Close to Swithland Reservoir with it's draw-off tower, Swithland Underground Reservoir.


> Leicester's rapidly growing population in the latter half of the 19th century required the construction of a series of reservoirs. In 1854 Thornton Reservoir was opened, serving a population of 61,000. By 1861 the population had increased, with the Waterworks Company now directly supplying 24,000 people, and five years later the company was supplying between 60 and 70,000 people and work began on Bradgate Reservoir (now known as Cropston Reservoir). By 1878 the "water population" had increased to 110,000 and by 1893 to 203,000, requiring further reservoirs to be constructed.
> In 1890 Leicester City Council sought Parliamentary authority to acquire the land required to construct Swithland reservoir, which would be supplied from Lingdale Brook, Swithland Brook, Hallgates Brook, and Bradgate Brook, and construction commenced in 1894, with completion in 1896; The reservoir opened on 10 September in that year. The reservoir was constructed by Messrs. John Aird & Sons of London, who submitted a successful £133,511 tender and had a temporary railway extension built from Mountsorrel to assist with transportation of construction materials; This was extended to Hallgates in Cropston, where an additional storage reservoir was constructed, making the length nine miles in total. The road from Swithland was diverted due to the reservoir's construction and a bridge constructed at the South end. Construction of the reservoir necessitated the removal of 5,800 trees and nine miles of hedgerow. The dam is at the north end and is crossed by Kinchley Lane. An island known as Brazil Island (the part of Brazil Wood left above water level after flooding) is located south of the centre of the reservoir, with a weir on either side. Brazil Island was the site of a game reserve until it was destroyed by fire in 1938.
> The capacity was initially stated at 600 million gallons (100 million gallons more than was originally envisaged), and was thought sufficient to serve a population of 300,000. Early operation of the reservoir was not without difficulties; While it had been envisaged that it would be sufficient to serve Leicester for 20 years, by 1898 further supply capacity from Derbyshire was needed, and the reservoir was considered by some to have been a failure. In 1909 supply to Leicester was temporarily halted due to "vegetable growth" caused by warm weather.
> Local woman May Cook drowned in the reservoir in 1924 after apparently fainting while bathing her head. The body of 19 year old Ethel Oxford was recovered from the reservoir in April 1925. In 1926 the reservoir was the scene of the suicide of local man Albert Edwin Pepper, who drowned himself by entering the water with a stone weighing 40-60lbs tied to his waist.
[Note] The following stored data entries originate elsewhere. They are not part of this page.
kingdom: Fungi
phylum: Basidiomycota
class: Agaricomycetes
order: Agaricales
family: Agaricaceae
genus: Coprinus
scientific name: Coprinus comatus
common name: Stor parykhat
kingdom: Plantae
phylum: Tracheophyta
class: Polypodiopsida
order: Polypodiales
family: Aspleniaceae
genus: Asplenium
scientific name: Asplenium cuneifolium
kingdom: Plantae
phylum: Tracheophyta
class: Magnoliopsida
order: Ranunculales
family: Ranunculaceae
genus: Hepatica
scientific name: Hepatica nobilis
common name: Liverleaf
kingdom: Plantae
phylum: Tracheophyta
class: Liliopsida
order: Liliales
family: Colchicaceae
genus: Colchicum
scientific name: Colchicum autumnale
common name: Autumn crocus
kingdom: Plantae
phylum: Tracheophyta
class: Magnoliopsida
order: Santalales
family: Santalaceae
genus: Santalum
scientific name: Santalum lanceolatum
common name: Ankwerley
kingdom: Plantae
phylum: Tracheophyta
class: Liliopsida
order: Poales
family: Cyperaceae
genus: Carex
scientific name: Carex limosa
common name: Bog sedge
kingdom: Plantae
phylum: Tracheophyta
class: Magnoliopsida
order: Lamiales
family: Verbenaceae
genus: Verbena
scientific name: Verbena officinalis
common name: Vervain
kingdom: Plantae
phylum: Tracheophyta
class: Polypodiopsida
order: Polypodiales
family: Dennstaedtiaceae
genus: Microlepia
 Whilst in there, I decided to take a people shot. So I lined the shot, clicked the shutter on a 10 second timer. Then, forgetting the sludgy shit on the floor which was really slippery, I ran to pose for the shot. This ended in myself slipping, making some good air before landing on my left knee and shoulder and somehow taking a chuck of my thumb. My only regret is Stig didn't have a video camera to hand. Thanks Auntie Knickers for tending to the thumb.

Explored with Stig

1






2





3





4





5





6





Cheers for Looking​


----------



## DirtyJigsaw

This is nice. One id like to see. Shame about your thumb tho!


----------



## KM Punk

DirtyJigsaw said:


> This is nice. One id like to see. Shame about your thumb tho!



Funny thing was, Auntie Knickers said to Mrs Punk, that she'll bring me back in one piece. Because the chunk was hanging on when I arrived home, she was technically right


----------



## UrbanX

Ha ha. Lucky you didn't have to hitch home  
Fantastic shots, loved this place!


----------



## krela

Interesting to see the other half of the story, cheers KM.


----------



## smiler

Beautifully photographed, sorry you hurt yourself but it serves to remind us to keep our tetanus up to date, Most Enjoyable, Thanks


----------